Evidence-based decision making: Using data to challenge conventional wisdom
Commitment to philosophy: Fully implementing insights rather than half-measures
Player acquisition alignment: Building rosters that fit the system
Efficiency focus: Maximizing expected points per possession

What Could Have Been Better

Flexibility: Too rigid adherence to shot profile
Defensive investment: Offense-heavy roster construction
Playoff adjustments: Inability to adapt when system was countered

Analysis Questions

Expected Value Calculation: If a team increases three-point attempts by 10 per game while decreasing mid-range attempts by 10, how many additional points per game would they expect to score, assuming league-average percentages?
Variance Analysis: Calculate the standard deviation of points scored on 40 three-point attempts vs. 40 mid-range attempts, assuming league-average percentages. Which has more variance?
Roster Construction: Design a hypothetical 5-man lineup optimized for Moreyball principles. What skills would you prioritize at each position?
Counter-Strategy: If you were coaching against the Rockets, how would you design your defensive game plan?
Modern Application: How have other teams adapted Moreyball principles? Are any current teams running a similar philosophy?

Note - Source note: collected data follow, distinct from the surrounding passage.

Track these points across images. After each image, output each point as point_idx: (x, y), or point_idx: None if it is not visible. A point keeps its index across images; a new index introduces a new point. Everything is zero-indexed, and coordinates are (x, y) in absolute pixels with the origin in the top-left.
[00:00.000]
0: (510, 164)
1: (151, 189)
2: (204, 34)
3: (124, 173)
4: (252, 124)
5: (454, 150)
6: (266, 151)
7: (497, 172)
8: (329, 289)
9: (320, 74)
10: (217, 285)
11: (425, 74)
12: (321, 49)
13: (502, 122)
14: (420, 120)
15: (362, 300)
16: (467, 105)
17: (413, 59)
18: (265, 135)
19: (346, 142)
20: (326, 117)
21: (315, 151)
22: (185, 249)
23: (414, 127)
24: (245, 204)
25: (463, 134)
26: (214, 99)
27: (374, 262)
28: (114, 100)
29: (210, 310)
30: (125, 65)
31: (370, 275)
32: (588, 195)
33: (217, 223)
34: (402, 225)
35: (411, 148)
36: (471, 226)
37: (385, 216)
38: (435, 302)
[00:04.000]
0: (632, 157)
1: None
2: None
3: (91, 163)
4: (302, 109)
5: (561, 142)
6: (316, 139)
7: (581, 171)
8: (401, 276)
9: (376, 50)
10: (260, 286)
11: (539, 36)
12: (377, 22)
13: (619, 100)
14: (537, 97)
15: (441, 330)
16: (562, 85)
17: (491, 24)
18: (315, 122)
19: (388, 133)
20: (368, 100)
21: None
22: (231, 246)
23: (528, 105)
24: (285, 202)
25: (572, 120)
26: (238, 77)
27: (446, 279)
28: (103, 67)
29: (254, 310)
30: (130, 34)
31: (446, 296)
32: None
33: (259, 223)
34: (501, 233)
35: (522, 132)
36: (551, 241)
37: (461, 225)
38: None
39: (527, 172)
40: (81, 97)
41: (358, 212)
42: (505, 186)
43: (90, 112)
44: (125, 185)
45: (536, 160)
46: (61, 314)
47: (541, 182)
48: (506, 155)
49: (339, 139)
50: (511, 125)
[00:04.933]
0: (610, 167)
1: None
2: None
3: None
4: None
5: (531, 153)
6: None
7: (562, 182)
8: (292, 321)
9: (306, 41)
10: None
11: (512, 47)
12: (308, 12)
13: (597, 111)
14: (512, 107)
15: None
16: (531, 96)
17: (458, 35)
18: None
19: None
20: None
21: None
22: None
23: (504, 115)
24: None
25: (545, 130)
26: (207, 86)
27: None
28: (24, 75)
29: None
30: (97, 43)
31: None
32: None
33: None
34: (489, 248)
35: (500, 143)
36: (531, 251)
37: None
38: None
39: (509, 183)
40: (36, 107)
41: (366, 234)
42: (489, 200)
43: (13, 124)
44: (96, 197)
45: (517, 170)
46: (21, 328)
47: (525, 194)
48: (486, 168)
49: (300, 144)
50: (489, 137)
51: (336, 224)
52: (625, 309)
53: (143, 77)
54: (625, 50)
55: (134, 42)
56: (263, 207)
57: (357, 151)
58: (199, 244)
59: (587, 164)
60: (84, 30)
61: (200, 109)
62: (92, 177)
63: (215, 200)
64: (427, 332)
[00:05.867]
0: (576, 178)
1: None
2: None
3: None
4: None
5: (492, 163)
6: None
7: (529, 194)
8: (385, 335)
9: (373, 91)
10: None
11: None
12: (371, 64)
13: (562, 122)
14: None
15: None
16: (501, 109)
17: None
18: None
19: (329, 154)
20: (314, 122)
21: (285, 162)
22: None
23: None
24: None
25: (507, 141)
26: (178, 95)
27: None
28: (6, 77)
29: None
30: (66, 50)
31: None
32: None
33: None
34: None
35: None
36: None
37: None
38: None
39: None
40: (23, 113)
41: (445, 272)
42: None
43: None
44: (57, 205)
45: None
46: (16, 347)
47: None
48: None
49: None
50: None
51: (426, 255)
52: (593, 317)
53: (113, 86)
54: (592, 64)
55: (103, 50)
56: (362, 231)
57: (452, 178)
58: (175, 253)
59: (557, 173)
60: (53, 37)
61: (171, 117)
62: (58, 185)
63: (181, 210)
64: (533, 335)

Code Solution: Variance Analysis

import numpy as np
from scipy import stats

def shot_variance_analysis(n_shots, fg_percentage, points_per_make):
    """
    Analyze variance in scoring from a shot type.

    Args:
        n_shots: Number of attempts
        fg_percentage: Field goal percentage
        points_per_make: Points per made shot (2 or 3)

    Returns:
        Dictionary with expected points, variance, and confidence interval
    """
    # Each shot is a binomial trial
    expected_makes = n_shots * fg_percentage
    expected_points = expected_makes * points_per_make

    # Variance of sum of binomial trials
    variance_makes = n_shots * fg_percentage * (1 - fg_percentage)
    variance_points = variance_makes * (points_per_make ** 2)
    std_points = np.sqrt(variance_points)

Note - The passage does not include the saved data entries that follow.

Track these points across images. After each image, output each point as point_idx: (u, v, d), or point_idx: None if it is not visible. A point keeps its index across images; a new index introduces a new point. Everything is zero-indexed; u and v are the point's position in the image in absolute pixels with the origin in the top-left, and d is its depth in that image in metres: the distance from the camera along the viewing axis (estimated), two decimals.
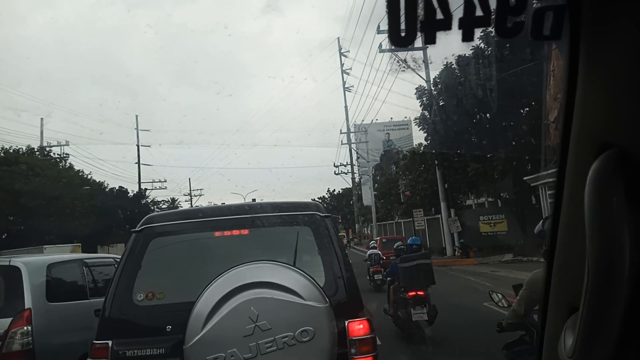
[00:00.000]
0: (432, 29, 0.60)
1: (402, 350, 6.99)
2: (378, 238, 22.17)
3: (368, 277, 13.44)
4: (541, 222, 4.18)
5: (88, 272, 5.30)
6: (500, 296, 3.82)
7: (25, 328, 4.08)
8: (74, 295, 4.96)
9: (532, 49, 15.30)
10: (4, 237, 24.80)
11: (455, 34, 0.62)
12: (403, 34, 0.60)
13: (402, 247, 8.43)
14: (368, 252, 14.58)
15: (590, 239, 0.66)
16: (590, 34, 0.70)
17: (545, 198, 10.12)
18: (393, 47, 24.48)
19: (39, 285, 4.45)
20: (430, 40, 0.61)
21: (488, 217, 24.73)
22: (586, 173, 0.67)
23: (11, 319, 4.07)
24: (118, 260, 5.57)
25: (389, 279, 8.21)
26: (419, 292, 6.92)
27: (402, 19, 0.60)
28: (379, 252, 14.07)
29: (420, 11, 0.58)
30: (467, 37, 0.61)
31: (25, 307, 4.18)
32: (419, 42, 0.63)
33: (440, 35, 0.61)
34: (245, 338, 2.47)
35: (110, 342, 2.79)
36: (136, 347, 2.77)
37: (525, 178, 11.94)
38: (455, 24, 0.60)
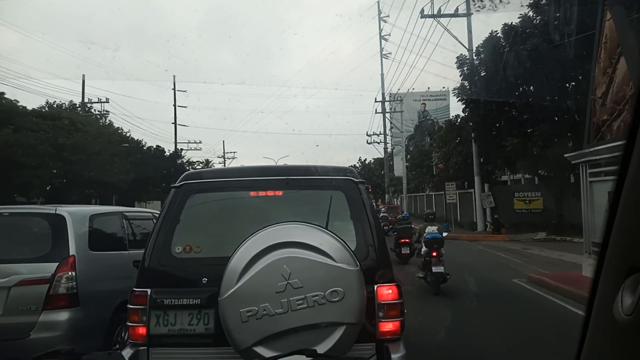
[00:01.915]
0: None
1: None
2: (383, 206, 33.17)
3: None
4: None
5: (127, 225, 5.48)
6: (417, 234, 9.87)
7: (69, 273, 4.29)
8: (114, 246, 5.15)
9: (583, 20, 14.42)
10: (48, 188, 25.95)
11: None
12: None
13: (402, 217, 15.51)
14: (380, 215, 22.62)
15: None
16: None
17: (586, 177, 9.75)
18: (435, 13, 23.58)
19: (82, 234, 4.62)
20: None
21: (523, 194, 24.17)
22: None
23: (57, 264, 4.28)
24: (156, 215, 5.77)
25: (395, 233, 14.20)
26: (406, 240, 12.93)
27: None
28: (387, 214, 24.10)
29: None
30: None
31: (70, 254, 4.37)
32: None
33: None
34: (277, 294, 2.53)
35: (149, 290, 2.92)
36: (173, 296, 2.89)
37: (566, 155, 11.49)
38: None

    # 95% confidence interval
    ci_lower = expected_points - 1.96 * std_points
    ci_upper = expected_points + 1.96 * std_points

    return {
        'expected_points': expected_points,
        'std_points': std_points,
        'variance': variance_points,
        'ci_95': (ci_lower, ci_upper)
    }

# Compare 40 threes vs 40 mid-range shots
three_pt_analysis = shot_variance_analysis(40, 0.36, 3)
midrange_analysis = shot_variance_analysis(40, 0.40, 2)

print("40 Three-Point Attempts:")
print(f"  Expected Points: {three_pt_analysis['expected_points']:.1f}")
print(f"  Std Dev: {three_pt_analysis['std_points']:.2f}")
print(f"  95% CI: ({three_pt_analysis['ci_95'][0]:.1f}, {three_pt_analysis['ci_95'][1]:.1f})")

print("\n40 Mid-Range Attempts:")
print(f"  Expected Points: {midrange_analysis['expected_points']:.1f}")
print(f"  Std Dev: {midrange_analysis['std_points']:.2f}")
print(f"  95% CI: ({midrange_analysis['ci_95'][0]:.1f}, {midrange_analysis['ci_95'][1]:.1f})")

Conclusion

The Houston Rockets under Daryl Morey demonstrated both the power and limitations of analytics-driven basketball. Their approach proved that systematic application of efficiency principles could produce elite regular-season offenses and individual statistical performances. However, their championship drought also showed that analytics alone cannot account for all factors in basketball success, particularly in playoff environments where variance increases and opponents can specifically game-plan.

The Moreyball era's most lasting impact may be its influence on the entire league. The three-point revolution that the Rockets championed is now ubiquitous, fundamentally changing how basketball is played at all levels.

This case study is based on publicly available information and analysis. Team-specific internal analytics are not available.